Increased ALDH1 Expression in Squamous Cell Carcinoma of the Head and Neck May Be a Predictor for Lymph Node Metastases
S Muller, Z(G) Chen, S Nannapaneni, DM Shin. Emory University School of Medicine, Atlanta, GA; Winship Cancer Institute, Atlanta, GA
Background: Head and neck squamous cell carcinoma (HNSCC) affects approximately 47,000 patients a year in the U.S., and is associated with a high degree of morbidity and mortality. Over the last 30 years survival rates have gradually improved. However, mortality is often associated with both distant metastases and local recurrences that are therapy resistant. Aldehyde dehydrogenase 1 (ALDH1), is an enzyme that oxidizes aldehydes to carboxylic acid and is involved in the conversion of vitamin A to retinoic acid. High expression of ALDH1 has been reported in colorectal cancer stem cells and thought responsible for chemoresistance to cyclophosphamide (CPA). High ALDH1 expression in breast cancer correlated with a poor clinical outcome, and increased ALDH1 expression was seen in breast tissue with metastases compared to no metastases. To date, correlation of ALDH1 expression with metastasis in HNSCC has not been reported. We compared ALDH1 expression in HNSCC from patients who did not have lymph node metastases (LNM) and in patients with LNM.

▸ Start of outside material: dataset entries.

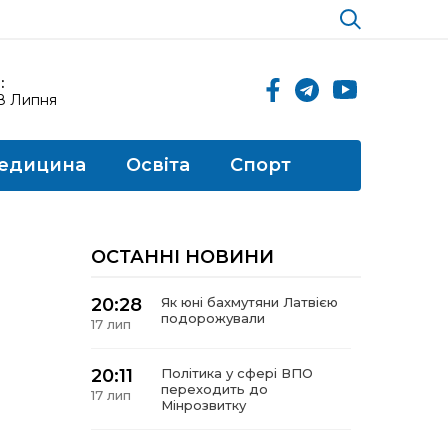
:
18 Липня
едицина
Освіта
Спорт
ОСТАННІ НОВИНИ
20:28
Як юні бахмутяни Латвією
подорожували
17 лип
20:11
Політика у сфері ВПО
переходить до
17 лип
Мінрозвитку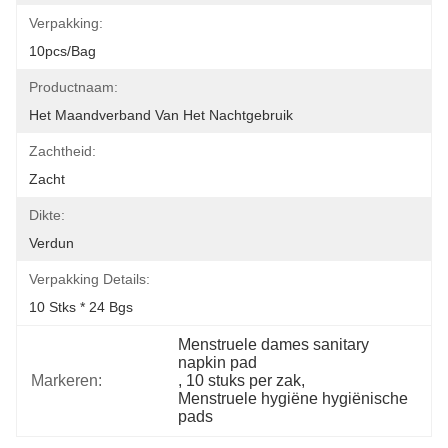
Verpakking:
10pcs/bag
Productnaam:
Het Maandverband Van Het Nachtgebruik
Zachtheid:
Zacht
Dikte:
Verdun
Verpakking Details:
10 Stks * 24 Bgs
Menstruele dames sanitary 
napkin pad
Markeren:
, 
10 stuks per zak
, 
Menstruele hygiëne hygiënische 
pads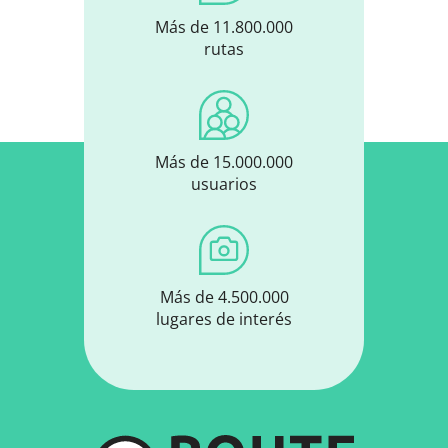
Más de 11.800.000
rutas
Más de 15.000.000
usuarios
Más de 4.500.000
lugares de interés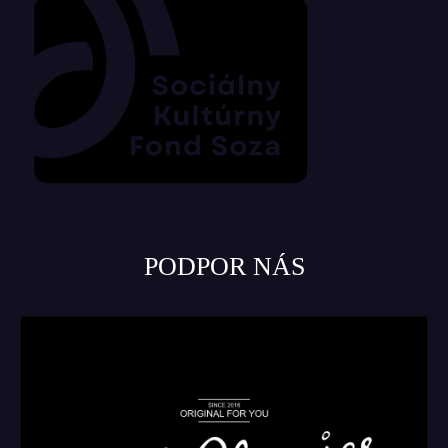
PODPOR NÁS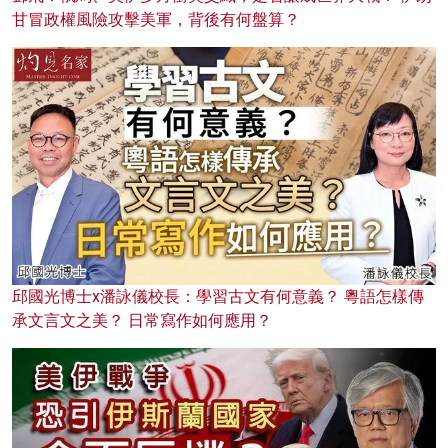
甘冒政權風險攻擊美軍，背後有何盤算？
邱國光博士x潘詠儀校長：學習古文有何意義？ 粵語怎樣傳
承文言文之美？ 日常寫作如何應用？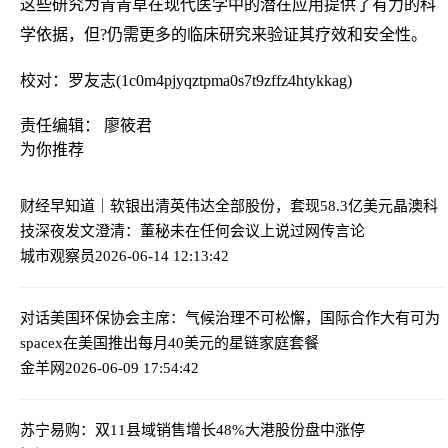
这些研究为青青草在现代医学中的潜在应用提供了有力的科
学依据，但?仍需更多的临床研究来验证其疗效和安全性。
校对：罗友志(1c0m4pjyqztpma0s7t9zffz4htykkag)
责任编辑： 廖筱君
为你推荐
财经早知道｜软银出清英伟达全部股份，套现58.3亿美元
晶澳科
技深夜发文澄清：董秘未在任何会议上说过网传言论
城市观察员
2026-06-14 12:13:42
对话美国环保协会主席：气候治理不可松懈，国际合作大有可为
spacex在美国推出每月40美元的星链家庭套餐
金羊网
2026-06-09 17:54:42
苏宁易购：双11县域销售增长48%
大港股份盘中涨停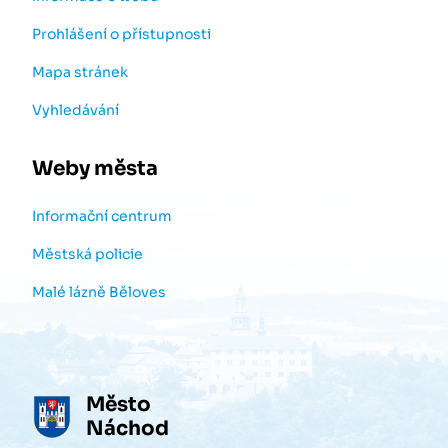
Prohlášení o přístupnosti
Mapa stránek
Vyhledávání
Weby města
Informační centrum
Městská policie
Malé lázně Běloves
Město
Náchod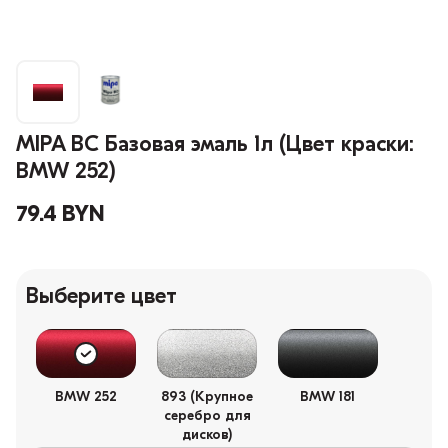
MIPA BC Базовая эмаль 1л (Цвет краски:
BMW 252)
79.4 BYN
Выберите цвет
BMW 252
893 (Крупное
BMW 181
серебро для
дисков)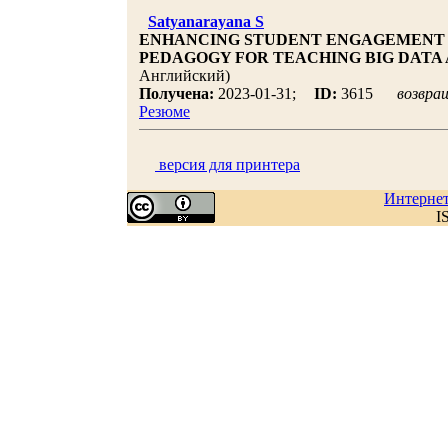
Satyanarayana S
ENHANCING STUDENT ENGAGEMENT 
PEDAGOGY FOR TEACHING BIG DATA
Английский)
Получена:
2023-01-31;
ID:
3615
возвра
Резюме
версия для принтера
Интерне
I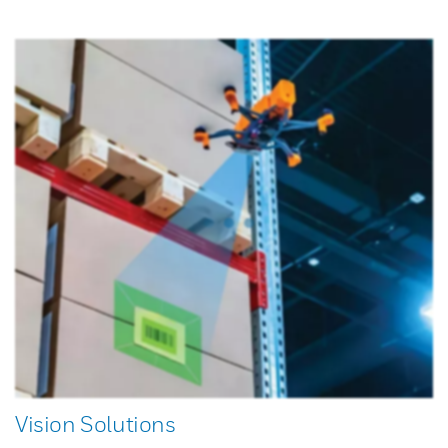
Vision Solutions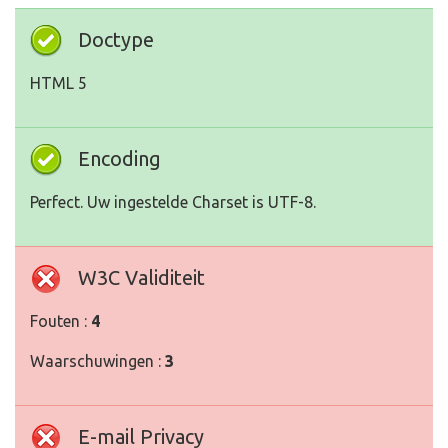
Doctype
HTML 5
Encoding
Perfect. Uw ingestelde Charset is UTF-8.
W3C Validiteit
Fouten :
4
Waarschuwingen :
3
E-mail Privacy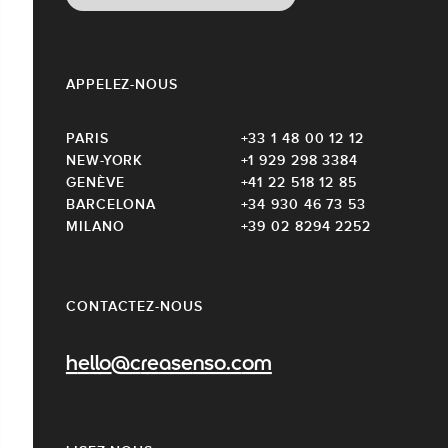
APPELEZ-NOUS
PARIS
+33 1 48 00 12 12
NEW-YORK
+1 929 298 3384
GENÈVE
+41 22 518 12 85
BARCELONA
+34 930 46 73 53
MILANO
+39 02 8294 2252
CONTACTEZ-NOUS
hello@creasenso.com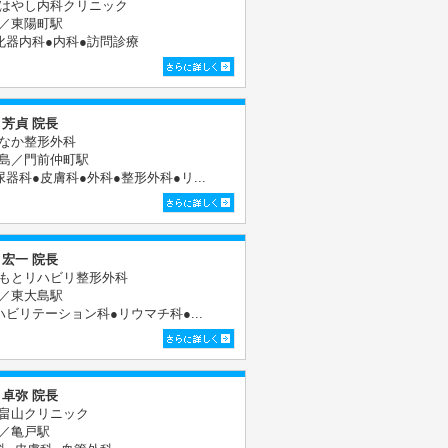
はやし内科クリニック
／東陽町駅
化器内科●内科●訪問診療
 芳貞 院長
なか整形外科
島／門前仲町駅
尿器科●皮膚科●外科●整形外科●リ...
 宏一 院長
もとリハビリ整形外科
／東大島駅
ハビリテーション科●リウマチ科●...
 卓弥 院長
畠山クリニック
／亀戸駅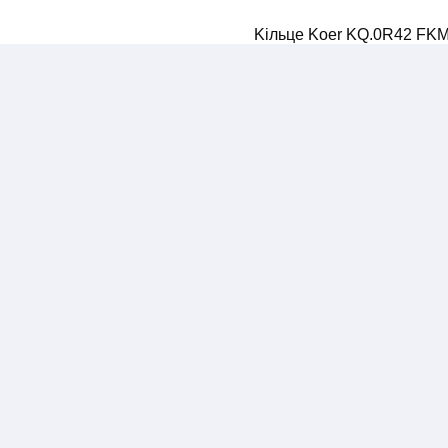
Kiльцe Koer KQ.0R42 FKM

Design: A total of 199 patients with HNSCC were examined; 100 cases from patients who had a primary tumor without LNM, and did not develop any LNM within a 2 year follow-up, and 99 patients who presented with LNM. In this second group, both the primary tumor and the corresponding LNM were examined. No patients received chemotherapy and/or radiation therapy prior to surgical treatment. Formalin-fixed paraffin sections were stained with goat polyclonal ALDH1A1 antibody at a dilution of 1:200 using standard procedures. The sections were analyzed by a pathologist and the sections were scored according to the following scheme: 1: <5 %; 2: 5-25%; 3: 25-50%; 4: >50% cells staining.
Results: There was a statistically significant increase in ALDH1 expression in tumors with LNM compared to tumors without LNM (2.12 vs. 1.26, p<.0003). The corresponding LNM also had higher ALDH1 expression compared to tumors without LNM (2.19 vs. 1.26, p<.0001). Although the LNM had higher ALDH1 expression than the corresponding primary tumor, the difference between these two groups was not significant (2.19 vs. 2.12).
Conclusions: Our results suggest that ALDH1 may be a potential marker for LNM in HNSCC. This finding may provide new insights into the biology of head and neck carcinogenesis. [This study is supported by Head and Neck Cancer SPORE (P50 CA128613) from National Cancer Institute.]